Lisa L. Colangelo in Building Operations on May 9, 2017

New York City

The New Door Buzzer
May 9, 2017

Back in the day, visiting a friend in an apartment building without a doorman could be a uniquely New York experience. If you were lucky, the arcane buzzer system worked. Otherwise, you had to find a pay phone or yell up to a window and wait for a set of keys to be tossed down.

We’ve come a long way. Many buildings are equipped with virtual doormen – video cameras that enable residents to see and talk with visitors at the front door. And now a growing number of cooperatives and condominiums are opting for cutting-edge technology that allows residents to use their smartphones to see and speak with visitors. They can even buzz them in – whether those residents are on the couch, shopping at the supermarket, or miles away at the office.

“It is certainly convenient to be able to buzz someone in no matter where you are,” says Nicholas Gray, a board member in a 12-unit Harlem condominium who uses the new ButterflyMX system in his building. The system doesn’t replace the face of the building, known as the doorman. “But,” Gray says, “you are paying less.”

The ButterflyMX system features a touch screen by the building entrance with a resident directory, a camera, and a microphone. Residents download an application to their smartphones that allows them to see and hear visitors.

Demand is growing at an unexpected pace, reports Matthew Knoff, chief operating officer at Butterfly. The smartphone-compatible system is now installed in more than 600 buildings across the country, with more than 60,000 users – up from just 40 buildings and 4,000 users less than two years ago. More than 130 of those properties are in New York’s five boroughs.

“A lot of our calls now are people who want to abandon the hard-wired intercom units in their apartments,” says Dan Arnold, vice president of Academy Mailbox, which has been installing intercoms since 1948. “They’re going for systems that only work with smartphones, [transmit] video over smartphones, and have the capability of calling smartphones.”

Smartphone-friendly systems are usually more cost-effective than ones that provide services through an off-site call center, says Nicholas Silvers, a founding partner of Tavros Capital, a company that develops and manages real estate. He says such a virtual doorman costs about $15,000 a year for a 28-unit building. A ButterflyMX installation runs from about $5,000 to $7,000 to install with a monthly charge to the residents of $2.50 per unit. “The residents have really embraced it,” Silvers says. “They love getting a message when a package arrives.”
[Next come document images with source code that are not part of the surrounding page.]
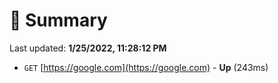 # 📖 Summary
Last updated: **1/25/2022, 11:28:12 PM**

- `GET` [https://google.com](https://google.com) - **Up** (243ms)
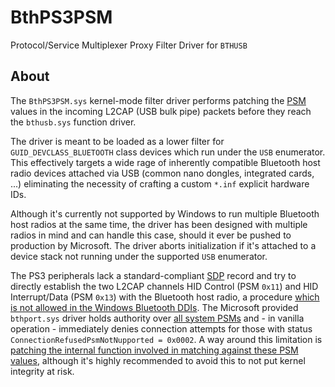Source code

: # BthPS3PSM

Protocol/Service Multiplexer Proxy Filter Driver for `BTHUSB`

## About

The `BthPS3PSM.sys` kernel-mode filter driver performs patching the [PSM](https://stackoverflow.com/a/55386042) values in the incoming L2CAP (USB bulk pipe) packets before they reach the `bthusb.sys` function driver.

The driver is meant to be loaded as a lower filter for `GUID_DEVCLASS_BLUETOOTH` class devices which run under the `USB` enumerator. This effectively targets a wide rage of inherently compatible Bluetooth host radio devices attached via USB (common nano dongles, integrated cards, ...) eliminating the necessity of crafting a custom `*.inf` explicit hardware IDs.

Although it's currently not supported by Windows to run multiple Bluetooth host radios at the same time, the driver has been designed with multiple radios in mind and can handle this case, should it ever be pushed to production by Microsoft. The driver aborts initialization if it's attached to a device stack not running under the supported `USB` enumerator.

The PS3 peripherals lack a standard-compliant [SDP](https://www.bluetooth.com/specifications/assigned-numbers/service-discovery/) record and try to directly establish the two L2CAP channels HID Control (PSM `0x11`) and HID Interrupt/Data (PSM `0x13`) with the Bluetooth host radio, a procedure [which is not allowed in the Windows Bluetooth DDIs](https://docs.microsoft.com/en-us/windows-hardware/drivers/ddi/bthddi/ns-bthddi-_brb_psm#remarks). The Microsoft provided `bthport.sys` driver holds authority over [all system PSMs](https://docs.microsoft.com/en-us/windows-hardware/drivers/ddi/bthddi/ns-bthddi-_brb_psm#members) and - in vanilla operation - immediately denies connection attempts for those with status `ConnectionRefusedPsmNotNupported = 0x0002`. A way around this limitation is [patching the internal function involved in matching against these PSM values](https://nadavrub.wordpress.com/2015/07/17/simulate-hid-device-with-windows-desktop/), although it's highly recommended to avoid this to not put kernel integrity at risk.

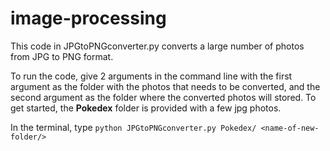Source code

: ﻿# image-processing
 
 This code in JPGtoPNGconverter.py converts a large number of photos from JPG to PNG format. 
 
 To run the code, give 2 arguments in the command line with the first argument as the folder with the photos that needs to be converted, and the second argument as the folder where the converted photos will stored. To get started, the **Pokedex** folder is provided with a few jpg photos.
 
 In the terminal, type
`python JPGtoPNGconverter.py Pokedex/ <name-of-new-folder/>`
Intercoms come in all shapes and sizes – ranging from vintage brass mailboxes with push-buttons to sleek touch screens. But experts say they can be grouped into three general categories:

1. Hard-wired. These allow the resident to talk through the intercom and release the door. Some of these include video.

2. Telephone-based. These require the use of a dedicated phone line. Residents can talk and release the door by using their land lines or cell phones. These do not provide video as an option.

3. Smartphone-based. These allow residents to see video and answer on their mobile devices. Some can work with land lines and require an internet connection.

Co-op and condo boards have many factors to weigh when considering whether to upgrade their systems: installation and operating costs, ease of use, and, ultimately, the needs of their shareholders and owners. For example, many smartphone-compatible systems rely on internet cables, often requiring new wiring at the entrance of a building.

“Sometimes it’s really easy,” says Arnold, of Academy Mailbox. “If it’s sheetrock, you can make a few holes and snake it down to the basement. If the walls are marble or granite, that’s a little harder. But nothing is insurmountable.”